# CONSEGNA:
Trascrivi il testo di tutte le voci cambiando «descuento» in «subsidio» e lasciando invariato tutto il resto. Non includere le immagini nella risposta.

═════ VOCI FORNITE ═════

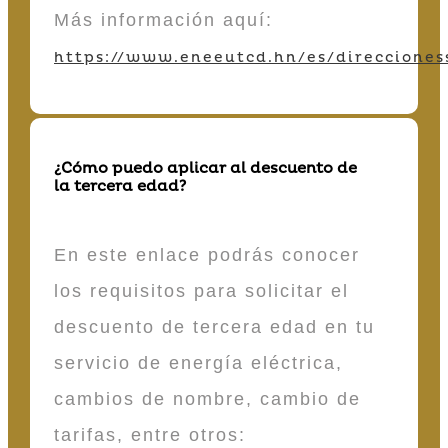
Más información aquí:
https://www.eneeutcd.hn/es/direcciones
¿Cómo puedo aplicar al descuento de
la tercera edad?
En este enlace podrás conocer
los requisitos para solicitar el
descuento de tercera edad en tu
servicio de energía eléctrica,
cambios de nombre, cambio de
tarifas, entre otros:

═════

# SOLUZIONE SCRITTA:
Más información aquí:
https://www.eneeutcd.hn/es/direcciones
¿Cómo puedo aplicar al subsidio de
la tercera edad?
En este enlace podrás conocer
los requisitos para solicitar el
subsidio de tercera edad en tu
servicio de energía eléctrica,
cambios de nombre, cambio de
tarifas, entre otros:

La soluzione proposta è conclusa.